BEGIN DATA EXTRACT
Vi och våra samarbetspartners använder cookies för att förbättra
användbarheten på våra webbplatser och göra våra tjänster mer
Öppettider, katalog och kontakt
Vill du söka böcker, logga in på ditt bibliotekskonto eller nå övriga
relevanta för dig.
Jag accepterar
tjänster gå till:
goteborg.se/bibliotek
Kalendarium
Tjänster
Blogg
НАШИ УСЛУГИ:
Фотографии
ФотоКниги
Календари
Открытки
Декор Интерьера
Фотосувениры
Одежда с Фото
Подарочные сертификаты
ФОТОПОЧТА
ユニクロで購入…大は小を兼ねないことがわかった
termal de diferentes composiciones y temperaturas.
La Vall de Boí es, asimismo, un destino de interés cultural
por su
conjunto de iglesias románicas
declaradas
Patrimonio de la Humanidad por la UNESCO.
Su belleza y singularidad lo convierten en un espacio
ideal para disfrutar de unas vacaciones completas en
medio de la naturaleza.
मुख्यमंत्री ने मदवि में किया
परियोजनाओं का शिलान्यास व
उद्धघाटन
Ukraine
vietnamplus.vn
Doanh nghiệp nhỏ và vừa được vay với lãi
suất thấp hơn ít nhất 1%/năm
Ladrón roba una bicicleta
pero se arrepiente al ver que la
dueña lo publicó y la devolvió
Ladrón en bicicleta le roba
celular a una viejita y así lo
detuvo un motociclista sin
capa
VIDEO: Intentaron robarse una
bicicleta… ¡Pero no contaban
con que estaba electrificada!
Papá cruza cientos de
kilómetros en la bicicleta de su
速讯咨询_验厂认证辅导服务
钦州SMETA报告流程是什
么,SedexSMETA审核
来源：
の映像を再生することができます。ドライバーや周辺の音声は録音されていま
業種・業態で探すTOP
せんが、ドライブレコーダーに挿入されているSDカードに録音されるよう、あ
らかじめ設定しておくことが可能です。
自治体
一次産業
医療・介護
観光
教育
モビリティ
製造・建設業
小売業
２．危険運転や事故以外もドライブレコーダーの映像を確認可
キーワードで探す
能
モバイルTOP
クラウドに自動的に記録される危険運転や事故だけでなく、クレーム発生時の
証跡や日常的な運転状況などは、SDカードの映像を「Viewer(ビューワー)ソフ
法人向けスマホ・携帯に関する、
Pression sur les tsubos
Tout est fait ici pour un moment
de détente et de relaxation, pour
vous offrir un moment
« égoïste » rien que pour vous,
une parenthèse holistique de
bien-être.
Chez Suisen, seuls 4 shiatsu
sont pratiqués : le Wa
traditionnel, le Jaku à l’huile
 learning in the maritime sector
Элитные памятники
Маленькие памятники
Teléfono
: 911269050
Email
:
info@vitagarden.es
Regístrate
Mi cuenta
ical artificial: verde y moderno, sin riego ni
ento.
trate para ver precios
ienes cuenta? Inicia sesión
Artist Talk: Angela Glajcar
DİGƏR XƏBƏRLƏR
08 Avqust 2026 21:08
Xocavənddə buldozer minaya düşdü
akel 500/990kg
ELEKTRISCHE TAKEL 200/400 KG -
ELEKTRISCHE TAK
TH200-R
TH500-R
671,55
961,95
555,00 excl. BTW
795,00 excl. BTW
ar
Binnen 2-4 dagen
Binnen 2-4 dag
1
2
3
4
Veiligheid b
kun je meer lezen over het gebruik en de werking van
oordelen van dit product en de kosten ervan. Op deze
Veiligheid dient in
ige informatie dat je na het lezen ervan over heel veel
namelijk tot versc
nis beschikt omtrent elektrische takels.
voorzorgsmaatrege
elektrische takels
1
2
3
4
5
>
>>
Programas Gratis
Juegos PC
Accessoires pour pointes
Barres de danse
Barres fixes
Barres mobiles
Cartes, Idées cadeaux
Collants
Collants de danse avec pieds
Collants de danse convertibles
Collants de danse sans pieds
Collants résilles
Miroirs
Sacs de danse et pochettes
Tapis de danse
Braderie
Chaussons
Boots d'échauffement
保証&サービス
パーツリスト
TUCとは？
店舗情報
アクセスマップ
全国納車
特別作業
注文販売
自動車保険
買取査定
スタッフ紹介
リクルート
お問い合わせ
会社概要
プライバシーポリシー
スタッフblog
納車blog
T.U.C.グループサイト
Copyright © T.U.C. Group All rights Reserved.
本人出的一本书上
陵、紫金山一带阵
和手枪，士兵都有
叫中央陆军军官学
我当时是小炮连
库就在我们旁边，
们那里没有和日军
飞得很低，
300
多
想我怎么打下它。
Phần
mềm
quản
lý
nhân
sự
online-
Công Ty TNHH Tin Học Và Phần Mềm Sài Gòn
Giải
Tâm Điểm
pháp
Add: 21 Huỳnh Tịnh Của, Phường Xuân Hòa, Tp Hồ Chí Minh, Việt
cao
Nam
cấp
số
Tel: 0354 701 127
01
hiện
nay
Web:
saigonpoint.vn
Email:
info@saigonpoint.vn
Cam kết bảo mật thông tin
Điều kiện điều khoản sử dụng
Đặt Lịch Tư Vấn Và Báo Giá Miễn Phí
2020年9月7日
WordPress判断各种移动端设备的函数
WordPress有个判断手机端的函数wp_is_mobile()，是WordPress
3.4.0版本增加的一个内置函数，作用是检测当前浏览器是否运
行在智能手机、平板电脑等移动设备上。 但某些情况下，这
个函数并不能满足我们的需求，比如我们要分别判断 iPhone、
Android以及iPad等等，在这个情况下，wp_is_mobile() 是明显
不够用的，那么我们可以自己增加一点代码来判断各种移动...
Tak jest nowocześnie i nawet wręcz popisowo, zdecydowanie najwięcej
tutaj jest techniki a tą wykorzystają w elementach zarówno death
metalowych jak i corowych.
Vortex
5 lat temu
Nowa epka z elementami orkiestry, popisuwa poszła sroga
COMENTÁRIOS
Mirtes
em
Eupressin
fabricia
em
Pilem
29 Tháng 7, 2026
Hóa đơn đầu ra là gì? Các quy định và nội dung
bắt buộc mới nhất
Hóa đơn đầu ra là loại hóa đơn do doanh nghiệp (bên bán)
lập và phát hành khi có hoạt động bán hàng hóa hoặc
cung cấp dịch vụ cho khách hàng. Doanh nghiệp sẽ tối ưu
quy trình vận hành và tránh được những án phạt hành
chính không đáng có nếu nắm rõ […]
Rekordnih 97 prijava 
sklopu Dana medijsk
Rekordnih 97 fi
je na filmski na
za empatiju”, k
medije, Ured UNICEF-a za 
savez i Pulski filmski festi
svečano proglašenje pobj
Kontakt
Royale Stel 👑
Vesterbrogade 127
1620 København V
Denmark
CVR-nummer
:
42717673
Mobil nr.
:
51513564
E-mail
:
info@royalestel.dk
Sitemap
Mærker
END DATA EXTRACT
▶ **PROBLEM TO SOLVE**: A word-for-word copy of the lines from the one with "je na filmski na" through the end of the listing is what should be returned.

▶ **RESPONSE TO THE TASK**:
je na filmski na
za empatiju”, k
medije, Ured UNICEF-a za 
savez i Pulski filmski festi
svečano proglašenje pobj
Kontakt
Royale Stel 👑
Vesterbrogade 127
1620 København V
Denmark
CVR-nummer
:
42717673
Mobil nr.
:
51513564
E-mail
:
info@royalestel.dk
Sitemap
Mærker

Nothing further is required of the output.